Together, they are a coven.
Fierce individualists and prophets, the three are close friends they text each other constantly and meet once a week at the Round House Cafe, where they give off a bright light, laugh and shriek and turn rude and impatient people into toads and spiders. They have known one another for a while, there is great trust and love between them, they never are awkward together or run out of things to say.
Like most witches, they don’t talk much about what they talk about, but they are always excited to bring their news to one another, I suspect they cast spells on people who give any of them trouble. Some of the people who anger them vanish mysteriously, are stung by bees, chased by dogs, or fall mysteriously into raging waters. They are almost always laughing, when I see them, except when they are crying, which they sometimes are. Sometimes they are quite loud, at others they lean into one another and whisper very quietly.
Angry and clueless men avoid them, dogs rush up to them, they are fond of sweets. The sun always seems to be shining when they gather. I love seeing these three together, friendship born and nurtured. I wonder sometimes if I could ever belong to a group like this, and sadly, I think not.
Is it because I am a man, and I rarely, if ever, see men gathering in this way? Maybe, but I have tried a dozen times in my life to form a gathering of gentle and loving men, and we always have a great few meetings, and then, one by one, we melt away, drawn to work, busy with chores, frightened of intimacy. Are there men who are good witches? I suppose there might, but I don’t know any.
The good witches have a commitment to one another that is deep. When they are in trouble, they call on one another. They tell each other things they couldn’t tell anyone, even their husbands. When they have good or funny news, they text like mad. Their cell phones are always beeping and bonging, except when they are together, when their phones are silent. It is hard being a woman, I think, but most people don’t know that it is also hard being a man. We don’t know how to do what the witches do, we don’t make time for it, stick with it, grasp it’s importance.
Athena and Mandy are important to Maria, they rarely miss a gathering, it is important to them, like work and family. It is family in a way. Some of us have the families we were born with, some of us make our own.
We stagger under the great weight of obligation, domination, we are terrified of getting close, being open. I went to lunch several times with a man I liked, we talked about creativity, our fathers, I talked about my breakdown on the big hill. How great, I told Maria, a man I can really talk to and listen to. Then he was unavailable, I had the sense he was avoiding me. One day I called him up – I believe in being direct – and I asked him if something was wrong. He hemmed and hawed, and then later in the day, he e-mailed me.
He was uncomfortable, he admitted, the lunches made him a little bit nervous. He wasn’t used to talking about things that counted, he said, he didn’t really know what to say. I told him he did well. I haven’t seen him since, I doubt he will call me, and our friendship would most likely not have worked out. He made me a little nervous too, I could see he was about to jump out of his skin.

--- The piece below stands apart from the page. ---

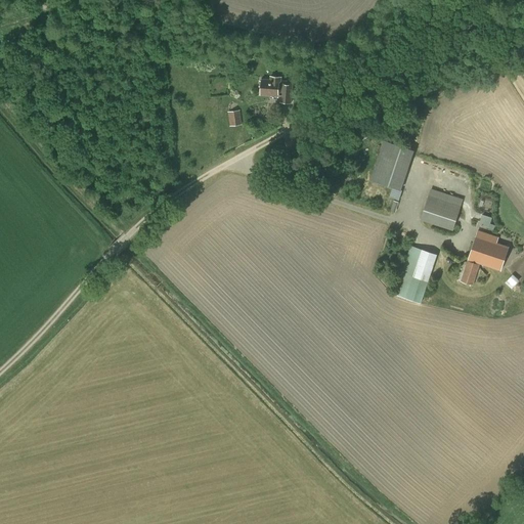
[(279,96),(279,102),(287,103),(288,92),(291,92),(291,84),(279,83),(279,80),(262,79),(261,81),(259,81),(259,86),(261,86),(260,95),(278,96),(278,95),(279,96)]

So I love the good witches, and I grasp the importance of them. It is probably not something I will ever have or know – it is not easy to find men who would do it, I only know one, the other died earlier this year – but I smile every time I see them or think of Maria and these women. They are a community of their own. Today there was a cluster of bees, and one of the witches coughed and whispered, and they all turned into hummingbirds and flew away.